▶ _What is required_: Translate this sentence from the article on In Between Evolution into Spanish: "The album debuted at number one in Canada, selling 22,500 copies in its first week."

Studio album by The Tragically Hip
- Released: June 29, 2004
- Recorded: 2004
- Studios: Studio X (Seattle, Washington)
- Genre: Alternative rock
- Length: 45:28
- Label: Universal
- Producer: Adam Kasper

The Tragically Hip chronology
| In Violet Light (2002) | In Between Evolution (2004) | Hipeponymous (2005) |

Singles from In Between Evolution
- "Vaccination Scar" Released: 2004; "It Can't Be Nashville Every Night" Released: 2004; "Gus: The Polar Bear from Central Park" Released: 2005;

= In Between Evolution =

2004 studio album by the Tragically Hip

In Between Evolution is the ninth studio album by the Canadian rock band the Tragically Hip. It was recorded at Studio X in Seattle and released June 29, 2004. The album debuted at number one in Canada, selling 22,500 copies in its first week. However, it got bumped off the number one spot by Avril Lavigne's Under My Skin. In Between Evolution was certified Platinum in Canada in September 2004.

One of the major themes on the album is a response to the 2003 invasion of Iraq. "Heaven Is a Better Place Today" doubles as a tribute to Dan Snyder, a player for the Atlanta Thrashers hockey team who died in an automobile accident nine months before the album's release, and for young men being sent to war.

▶ _Provided material_:
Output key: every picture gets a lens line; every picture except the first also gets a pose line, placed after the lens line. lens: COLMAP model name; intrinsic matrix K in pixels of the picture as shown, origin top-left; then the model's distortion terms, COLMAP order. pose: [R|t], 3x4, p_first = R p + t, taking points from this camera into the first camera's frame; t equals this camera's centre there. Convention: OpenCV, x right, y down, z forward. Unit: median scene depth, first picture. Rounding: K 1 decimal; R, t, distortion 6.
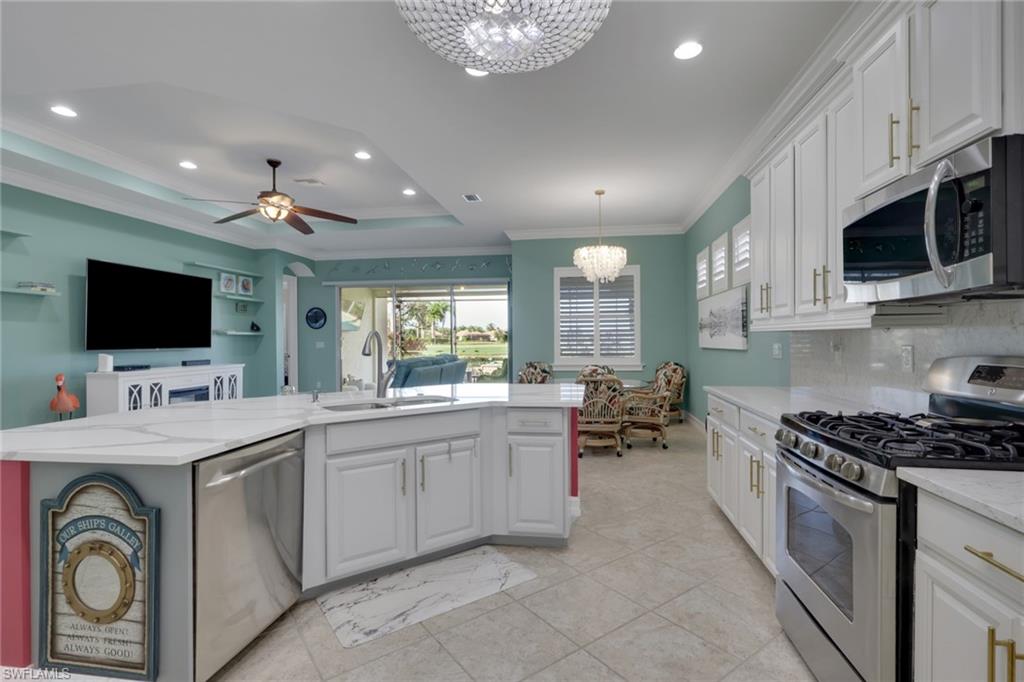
lens RADIAL K [[480.3, 0, 513.4], [0, 480.3, 338.9], [0, 0, 1]] dist [0.002117, -0.000926]
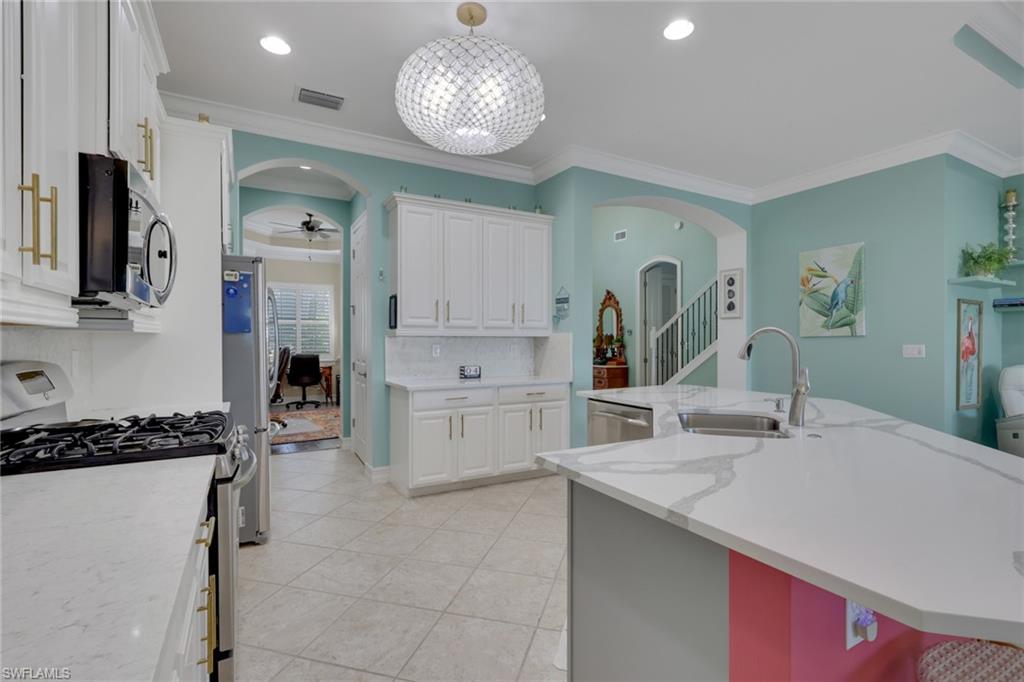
lens RADIAL K [[480.3, 0, 514.0], [0, 480.3, 333.1], [0, 0, 1]] dist [0.002117, -0.000926]
pose [[-0.783191, -0.003554, -0.621771, 0.206921], [0.006413, 0.999884, -0.013793, -0.001182], [0.621748, -0.014790, -0.783077, 0.576207]]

▶ _Exercise solution_: El álbum debutó en el número uno en Canadá y vendió 22.500 copias en su primera semana.